# Front DR braze on



## tonyn (Nov 13, 2011)

I just ordered a new RSL road bike last week and was told by my lbs that Moots won't weld a braze on for the front DR. I didn't really get a good answer why so thought I would ask this group. Thanks, Tony


----------



## bon_gabs (Feb 2, 2010)

too much work for measurements and possibly avoiding the miscalculations to be safe,,,


----------



## tonyn (Nov 13, 2011)

I hear you but when you are spending that much money you'd think they'd know how to get it right without too much trouble.
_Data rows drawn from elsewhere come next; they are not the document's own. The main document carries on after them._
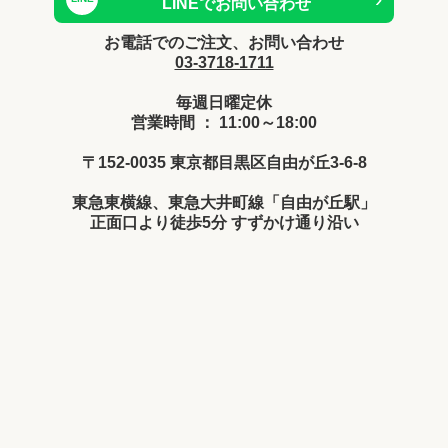
LINEでお問い合わせ
お電話でのご注文、お問い合わせ
03-3718-1711
毎週日曜定休
営業時間 ： 11:00～18:00
〒152-0035 東京都目黒区自由が丘3-6-8
東急東横線、東急大井町線「自由が丘駅」
正面口より徒歩5分 すずかけ通り沿い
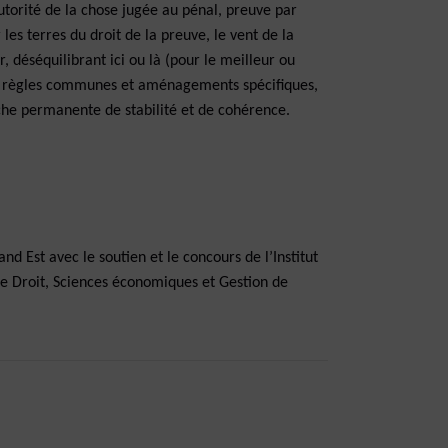
utorité de la chose jugée au pénal, preuve par
 les terres du droit de la preuve, le vent de la
r, déséquilibrant ici ou là (pour le meilleur ou
ntre règles communes et aménagements spécifiques,
rche permanente de stabilité et de cohérence.
d Est avec le soutien et le concours de l’Institut
 de Droit, Sciences économiques et Gestion de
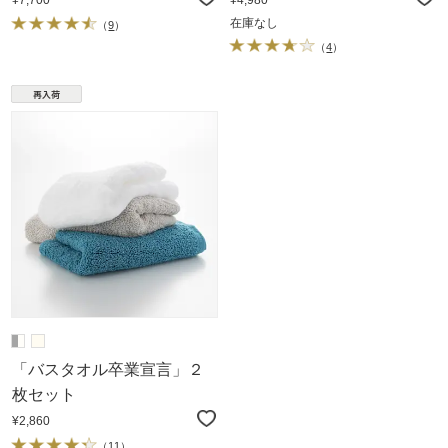
在庫なし
（
9
）
（
4
）
「バスタオル卒業宣言」２
枚セット
¥2,860
（
11
）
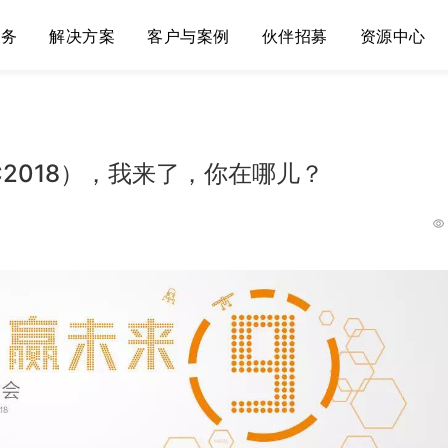
服务
解决方案
客户与案例
伙伴招募
资源中心
2018），我来了，你在哪儿？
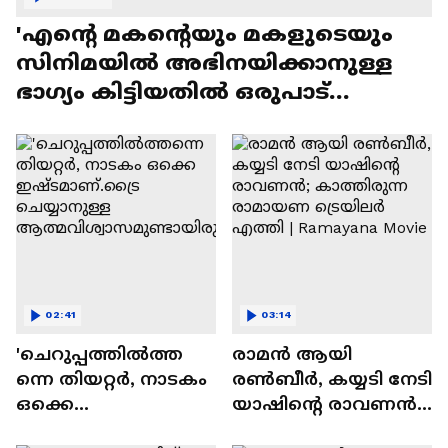
'എന്റെ മകന്റെയും മകളുടെയും
സിനിമയിൽ അഭിനയിക്കാനുള്ള
ഭാഗ്യം കിട്ടിയതിൽ ഒരുപാട്
സന്തോഷം'
02:41
03:14
'ചെറുപ്പത്തിൽത്ത
രാമന്‍ ആയി
ന്നെ തിയറ്റർ, നാടകം
രൺബീർ, കയ്യടി നേടി
ഒക്കെ
യാഷിന്റെ രാവണൻ;
ഇഷ്ടമാണ്.ട്രൈ
കാത്തിരുന്ന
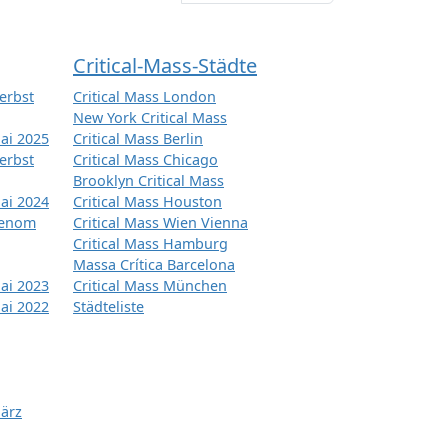
Critical-Mass-Städte
erbst
Critical Mass London
New York Critical Mass
ai 2025
Critical Mass Berlin
erbst
Critical Mass Chicago
Brooklyn Critical Mass
ai 2024
Critical Mass Houston
tenom
Critical Mass Wien Vienna
Critical Mass Hamburg
Massa Crítica Barcelona
ai 2023
Critical Mass München
ai 2022
Städteliste
März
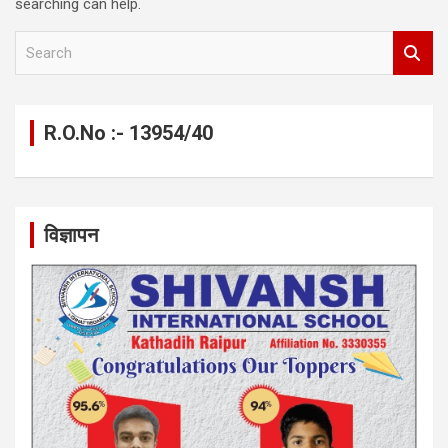
searching can help.
S
e
a
r
c
R.O.No :- 13954/40
h
विज्ञापन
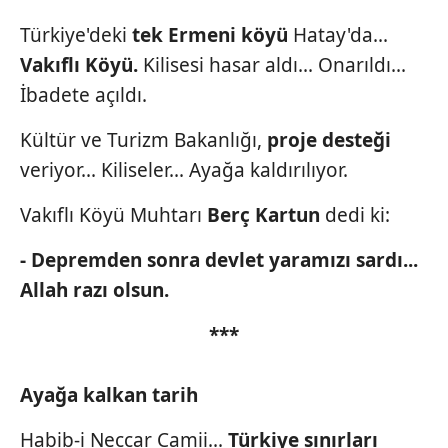
Türkiye'deki
tek Ermeni köyü
Hatay'da...
Vakıflı Köyü.
Kilisesi hasar
aldı... Onarıldı...
İbadete açıldı.
Kültür ve Turizm Bakanlığı,
proje desteği
veriyor... Kiliseler... Ayağa kaldırılıyor.
Vakıflı Köyü Muhtarı
Berç Kartun
dedi ki:
- Depremden sonra devlet yaramızı
sardı...
Allah razı olsun.
***
Ayağa kalkan tarih
Habib-i Neccar Camii...
Türkiye sınırları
I like the clean look the front DR gives the seat tube but alas it's not a deal breaker.


----------



## pgsky (Feb 7, 2010)

Agree with bon_gabs as there are too many mount point variables with front derailleurs between regular, compact, Shimano, Campy, etc.

BTW, I use the Parlee carbon front derailleur clamp with a braze-on Shimano front derailleur.

Parlee Cycles - PARLEE News & Events - Introducing the PARLEE front derailleur clamp


----------



## Winters (Dec 4, 2011)

Clamp on FD allows easier future adjustments, allowanace for triple crank, etc.

Yep, and it's less labor cost and quality control concern for the frame maker.


----------



## tonyn (Nov 13, 2011)

OK, I've never built a frame but what you are suggesting sounds logical regarding all the variables with triple rings, compacts, etc.. BTW, pgsky, that is a nice looking carbon clamp.


----------



## bon_gabs (Feb 2, 2010)

I love classic clamp on type look specially with moots,it only means that its made in USA,,joke,,lol


----------



## tonyn (Nov 13, 2011)

By the way, the clamp for the electronic derailleur is extra robust to handle the extra force imposed on it.


----------



## natedg200202 (Sep 2, 2008)

If there are too many variables between cranks, how do other manufacturers manage to incorporate braz-ons ?


----------



## vagabondcyclist (Apr 2, 2011)

natedg200202 said:


> If there are too many variables between cranks, how do other manufacturers manage to incorporate braz-ons ?


Have you seen all the posts complaining about sub-optimal front derailleur shifting?


----------